Preloaded Reference Alignment
For aligning reads to a preloaded reference such as the human, mouse, or rat genome, NextGENe uses a Preloaded Index Alignment algorithm. This algorithm employs a suffix array that is represented by the Burrows-Wheeler Transform (BWT). A rank algorithm allows the software to traverse the suffix array to find the best matching location for each read. In addition to the BWT, the software maintains genome positions at every four base pairs within the genome, which allows the software to monitor these locations while traversing the reference genome.
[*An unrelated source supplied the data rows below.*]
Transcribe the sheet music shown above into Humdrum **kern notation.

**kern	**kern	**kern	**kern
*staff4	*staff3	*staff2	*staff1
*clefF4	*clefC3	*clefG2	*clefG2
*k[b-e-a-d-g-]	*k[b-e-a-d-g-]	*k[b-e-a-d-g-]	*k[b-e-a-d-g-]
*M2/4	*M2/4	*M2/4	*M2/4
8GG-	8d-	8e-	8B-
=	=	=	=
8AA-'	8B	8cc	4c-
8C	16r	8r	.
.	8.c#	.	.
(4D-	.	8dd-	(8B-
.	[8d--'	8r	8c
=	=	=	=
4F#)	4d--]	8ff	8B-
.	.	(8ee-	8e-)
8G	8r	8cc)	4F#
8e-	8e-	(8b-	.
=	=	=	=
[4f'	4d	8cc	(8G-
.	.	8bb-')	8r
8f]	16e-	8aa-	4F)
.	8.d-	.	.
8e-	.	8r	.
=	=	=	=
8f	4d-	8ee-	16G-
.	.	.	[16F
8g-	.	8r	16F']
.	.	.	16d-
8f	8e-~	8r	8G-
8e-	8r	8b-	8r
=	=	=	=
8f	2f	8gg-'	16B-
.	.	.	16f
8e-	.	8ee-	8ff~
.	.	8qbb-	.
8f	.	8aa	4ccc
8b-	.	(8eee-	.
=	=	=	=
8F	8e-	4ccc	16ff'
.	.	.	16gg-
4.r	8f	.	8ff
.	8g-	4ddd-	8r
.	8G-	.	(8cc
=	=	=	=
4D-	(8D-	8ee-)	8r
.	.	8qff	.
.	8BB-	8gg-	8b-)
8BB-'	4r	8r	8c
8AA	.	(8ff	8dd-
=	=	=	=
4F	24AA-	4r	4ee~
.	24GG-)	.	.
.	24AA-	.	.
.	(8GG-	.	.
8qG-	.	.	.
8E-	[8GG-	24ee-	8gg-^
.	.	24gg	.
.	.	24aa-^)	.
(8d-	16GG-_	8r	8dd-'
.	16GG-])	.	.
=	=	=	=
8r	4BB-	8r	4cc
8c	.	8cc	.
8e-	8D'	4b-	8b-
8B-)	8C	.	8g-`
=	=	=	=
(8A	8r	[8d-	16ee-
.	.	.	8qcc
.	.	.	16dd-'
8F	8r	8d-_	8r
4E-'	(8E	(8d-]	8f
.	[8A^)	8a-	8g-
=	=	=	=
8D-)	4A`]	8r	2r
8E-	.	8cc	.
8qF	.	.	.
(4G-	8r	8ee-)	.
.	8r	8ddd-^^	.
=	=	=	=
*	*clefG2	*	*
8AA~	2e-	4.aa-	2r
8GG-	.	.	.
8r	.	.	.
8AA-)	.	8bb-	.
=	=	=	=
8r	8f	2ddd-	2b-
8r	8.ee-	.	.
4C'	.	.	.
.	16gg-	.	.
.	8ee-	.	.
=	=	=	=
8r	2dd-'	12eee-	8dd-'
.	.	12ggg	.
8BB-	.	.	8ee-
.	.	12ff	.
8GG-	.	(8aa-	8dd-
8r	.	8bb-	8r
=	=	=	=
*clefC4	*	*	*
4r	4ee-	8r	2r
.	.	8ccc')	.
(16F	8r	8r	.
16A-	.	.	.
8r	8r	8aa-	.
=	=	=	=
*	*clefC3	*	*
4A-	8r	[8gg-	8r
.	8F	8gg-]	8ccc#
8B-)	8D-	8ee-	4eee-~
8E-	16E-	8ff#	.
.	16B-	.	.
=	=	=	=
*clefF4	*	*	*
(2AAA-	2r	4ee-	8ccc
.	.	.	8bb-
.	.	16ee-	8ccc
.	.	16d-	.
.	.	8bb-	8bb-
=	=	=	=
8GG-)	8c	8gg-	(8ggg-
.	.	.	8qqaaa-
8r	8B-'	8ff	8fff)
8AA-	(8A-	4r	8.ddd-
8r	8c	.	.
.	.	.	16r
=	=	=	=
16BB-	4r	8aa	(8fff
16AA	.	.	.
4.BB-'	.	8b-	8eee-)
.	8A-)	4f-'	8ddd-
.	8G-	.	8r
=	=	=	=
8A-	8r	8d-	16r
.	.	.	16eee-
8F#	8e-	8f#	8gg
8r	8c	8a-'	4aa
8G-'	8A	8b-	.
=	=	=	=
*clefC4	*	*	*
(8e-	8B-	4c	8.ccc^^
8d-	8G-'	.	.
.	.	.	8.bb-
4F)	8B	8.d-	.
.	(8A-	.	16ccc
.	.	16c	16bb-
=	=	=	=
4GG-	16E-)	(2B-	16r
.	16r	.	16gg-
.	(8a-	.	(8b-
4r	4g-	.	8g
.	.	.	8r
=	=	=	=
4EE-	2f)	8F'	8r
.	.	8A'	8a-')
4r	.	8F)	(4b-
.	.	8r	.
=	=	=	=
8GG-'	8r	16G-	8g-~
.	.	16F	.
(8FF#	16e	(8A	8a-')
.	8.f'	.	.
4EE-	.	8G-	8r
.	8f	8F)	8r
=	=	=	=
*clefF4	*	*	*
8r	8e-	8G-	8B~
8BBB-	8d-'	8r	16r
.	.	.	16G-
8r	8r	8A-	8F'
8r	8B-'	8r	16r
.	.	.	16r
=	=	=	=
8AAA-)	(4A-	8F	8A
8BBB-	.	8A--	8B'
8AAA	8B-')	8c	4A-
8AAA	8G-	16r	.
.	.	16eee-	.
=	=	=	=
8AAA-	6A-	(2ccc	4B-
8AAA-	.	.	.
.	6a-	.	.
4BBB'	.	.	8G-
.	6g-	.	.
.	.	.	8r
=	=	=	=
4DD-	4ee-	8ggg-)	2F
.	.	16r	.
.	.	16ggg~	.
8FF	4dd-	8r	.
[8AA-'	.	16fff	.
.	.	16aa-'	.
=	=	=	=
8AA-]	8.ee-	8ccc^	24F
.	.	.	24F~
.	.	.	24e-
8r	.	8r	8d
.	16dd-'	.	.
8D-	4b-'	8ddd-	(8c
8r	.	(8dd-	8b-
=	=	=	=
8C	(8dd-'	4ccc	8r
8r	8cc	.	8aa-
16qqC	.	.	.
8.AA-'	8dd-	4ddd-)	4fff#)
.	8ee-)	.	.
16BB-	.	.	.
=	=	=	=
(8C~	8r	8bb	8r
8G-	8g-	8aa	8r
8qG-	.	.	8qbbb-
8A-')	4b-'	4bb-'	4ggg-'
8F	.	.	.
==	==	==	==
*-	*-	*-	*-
NextGENe first attempts to match the entire read exactly to the reference. Reads can be matched to a single position, or they can be matched to multiple positions. To align reads that match exactly at more than one position, set the Allowable Ambiguous Alignments setting to a value that is greater than one, with 50 being the recommended value. (See Allowable Ambiguous Alignments.) If this option is set to a value of one, the read is aligned to the first exact match position from the beginning of the reference. If this option is set to a value of zero, then all reads that match perfectly at more than one location are discarded.
For reads that cannot be matched exactly, NextGENe tries to match the entire read with an increasing number of mismatches, starting at one mismatch and continuing up to the maximum number of allowable mismatches, as set by you. (See Allowable Mismatched Bases [ ].) For reads that can still not be matched, seeds that are smaller than the read lengths are used to identify the best matching position within the genome. After finding the best match, a dedicated NextGENe algorithm expands the alignment to align the entire read which, in turn, allows the individual reads to be aligned with indels and mismatches.